Foi então que olhei em seus olhos marejados. Era como se todas as palavras que eu tinha guardado para mim por todo aquele tempo o fizesse sentir-se ainda mais culpado de tudo. Eu não tinha certeza de que aquilo estava mesmo acontecendo, precisei verbalizar para não pensar que se tratava de um sonho ou pesadelo:
- Você está chorando? Não chora... – Senti minha voz embargar, mas insisti. – Não chora porque não vale a pena. Nós fomos prejudicados por tudo o que aconteceu. A culpa foi sua, eu dei o meu melhor e dei algumas chances para você dar o seu melhor também, mas não aconteceu e se não aconteceu é porque talvez não era pra ser. – as primeiras lágrimas rolaram pela minha face.

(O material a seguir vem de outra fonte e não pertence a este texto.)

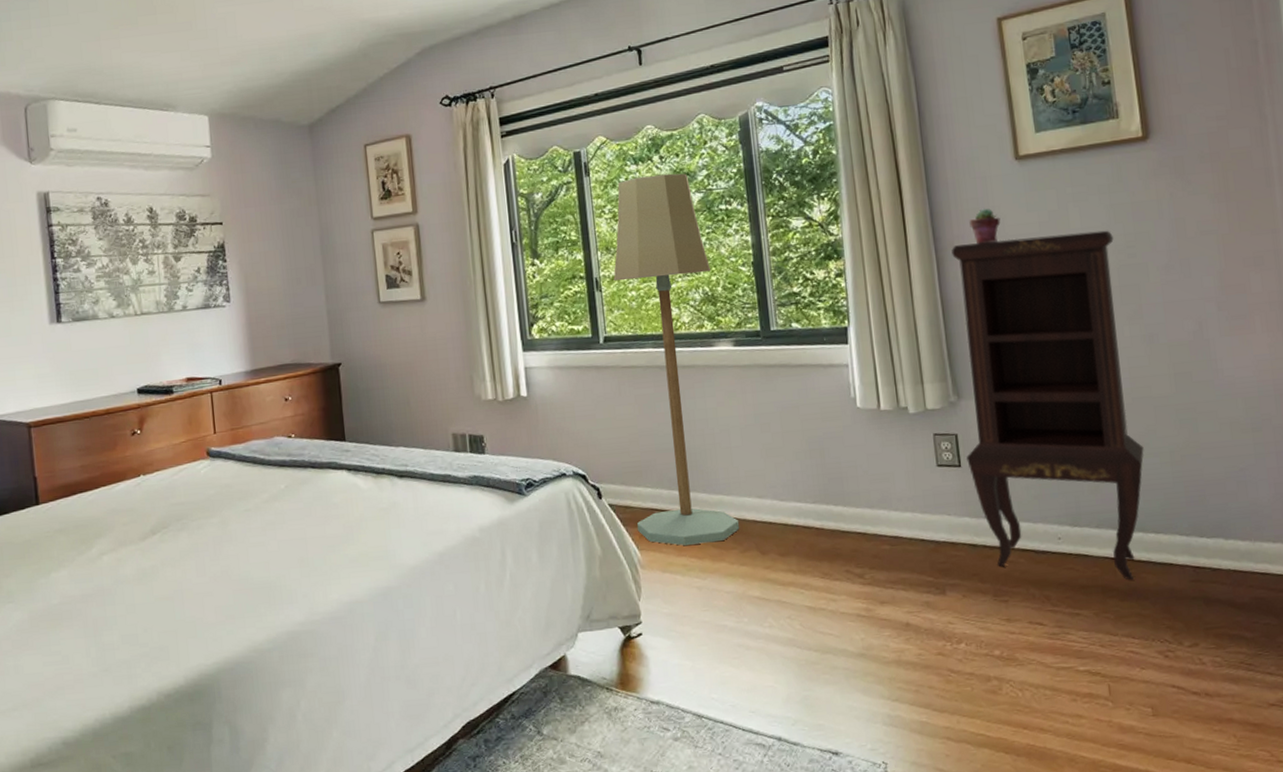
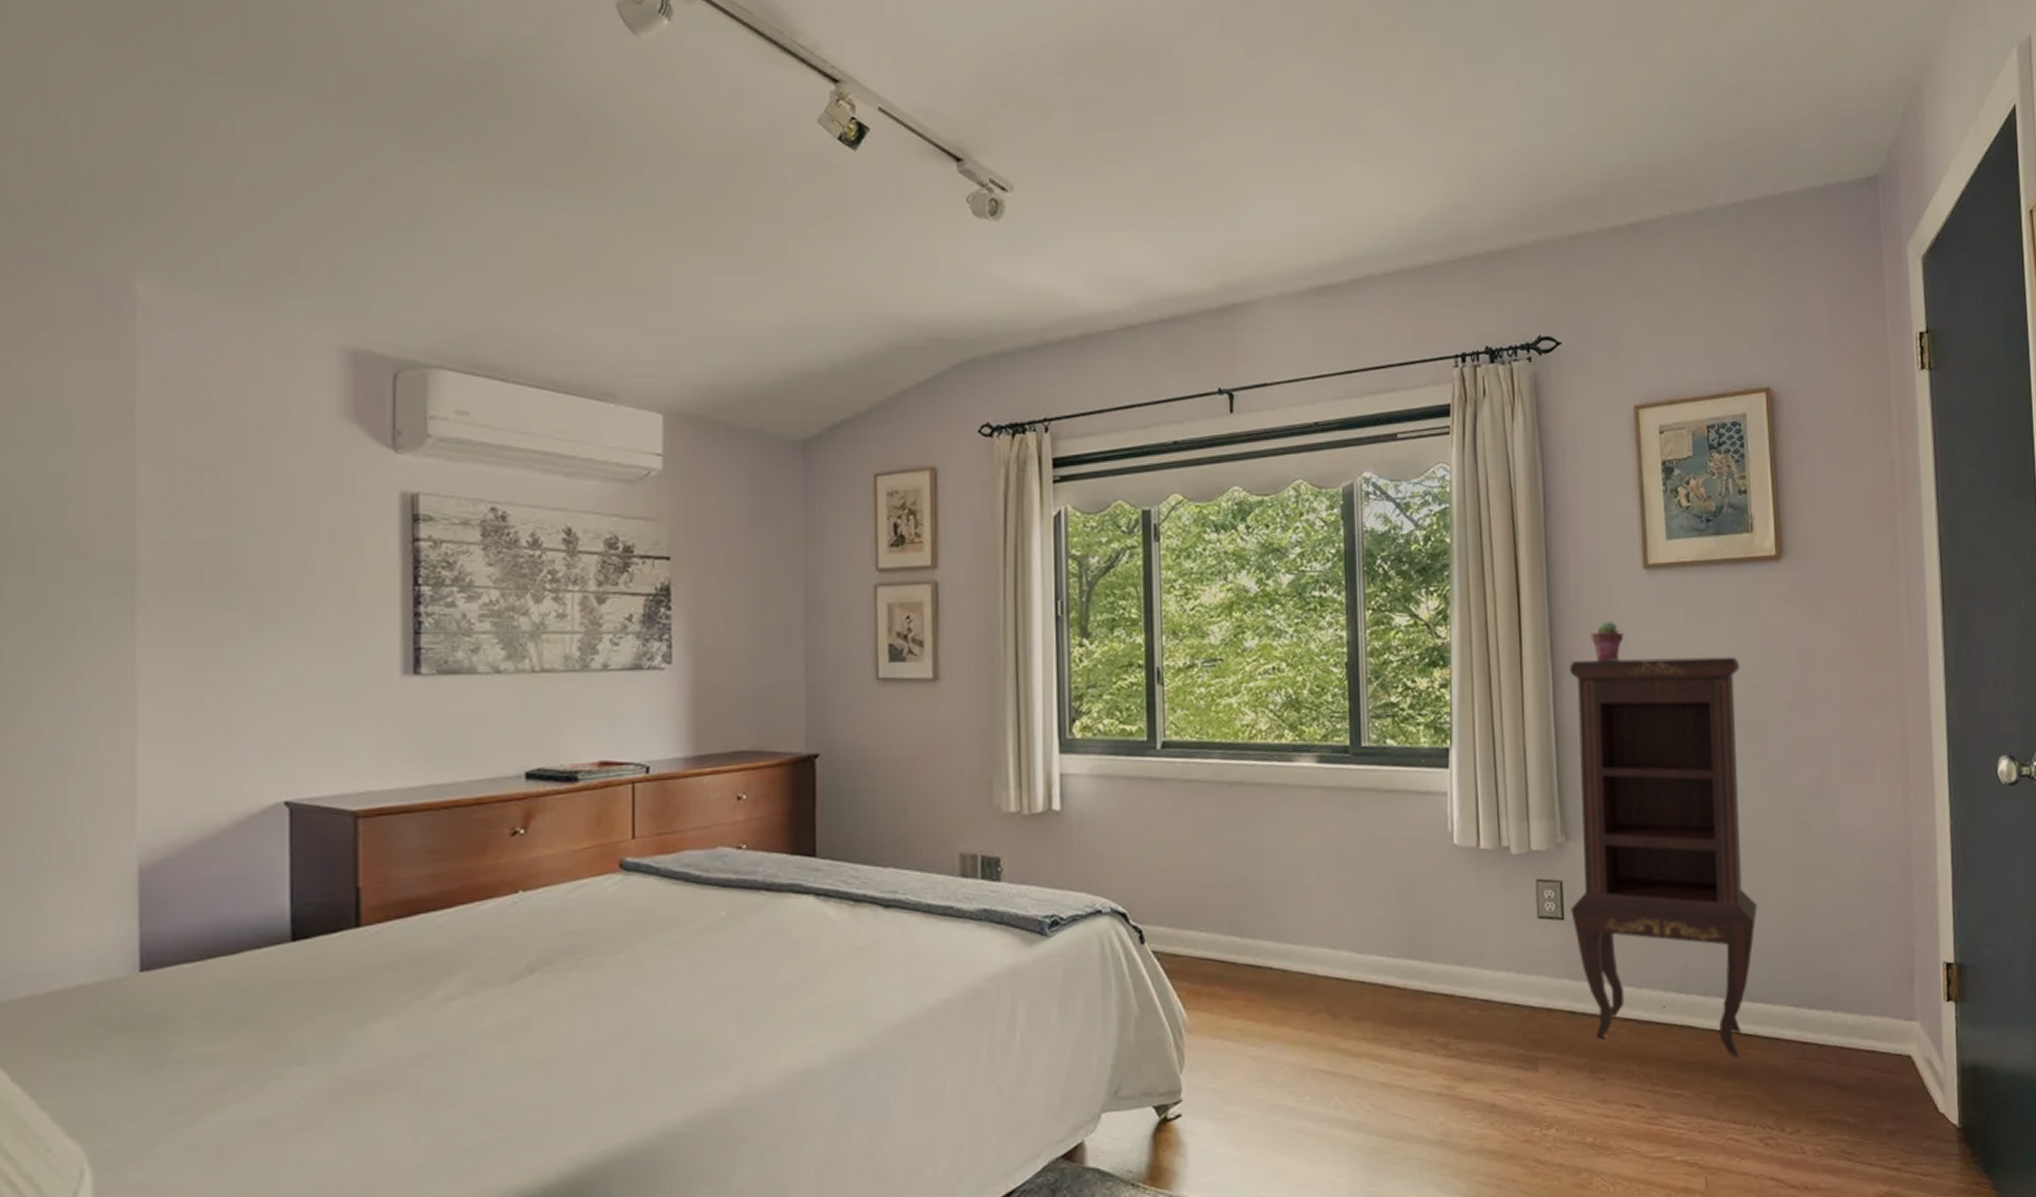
floor lamp: present [613,173,740,546] -> none [1179,547,1309,1006]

Eu estava chorando também e não entendia o motivo direito. Não é que eu sentia satisfação ou o gostinho da vingança finalmente na minha boca, não é. Eu não sou do tipo que se alegra com o sofrimento alheio só porque este um dia compactuou com o meu. Mas, eu senti sim uma pequena alegria, pela primeira vez eu senti que ele também pesava pelo nosso fim, por alguns instantes tive a sensação de que nenhuma lágrima tinha sido em vão.  Eu me levantei e fui ao encontro do seu abraço, fiquei na ponta dos pés e envolvi meus braços em seu pescoço, pedi baixinho que ele não chorasse porque já não mais adiantaria, afastei meu corpo do dele e estiquei minha mão até a sua face onde cuidadosamente secava com as pontas dos meus dedos. Dei muito mais carinho do que recebi quando as lágrimas eram minhas e se pude fazê-lo era apenas porque eu já não me sentia tão ferida, consegui ver que ali havia uma ferida antiga e aberta. E o que eu poderia fazer? Ele me abraçou forte outra vez e então se despediu de mim, pediu meu telefone e deu o dele, avisou que eu poderia ligar quando quisesse, que poderia contar com a ajuda dele para o que eu precisasse, lembrei ele de que eu não era a menininha que precisava de cuidados que ele conheceu tempos atrás e ele sorriu magoado, afirmando que sabia daquilo, se desculpou outra vez e se dirigiu até a porta. Abri para que ele pudesse sair e o vi partir, fechei a porta atrás do meu corpo e olhei para o relógio que estava pendurado na parede, havia passado algumas horas desde que ele chegou. O cheiro dele ainda predominava o ambiente. Sentei no sofá, abracei minhas pernas enquanto pensava no que havia acontecido, precisava respirar para assimilar. Nem por um instante o quis de volta em minha vida, tampouco suas mentiras. Mas, a sua verdade de olhar meus olhos e mostrar toda verdade por trás daquela ferida fez com que meu coração se aliviasse. Alívio em perdoar. Jamais em perdurar.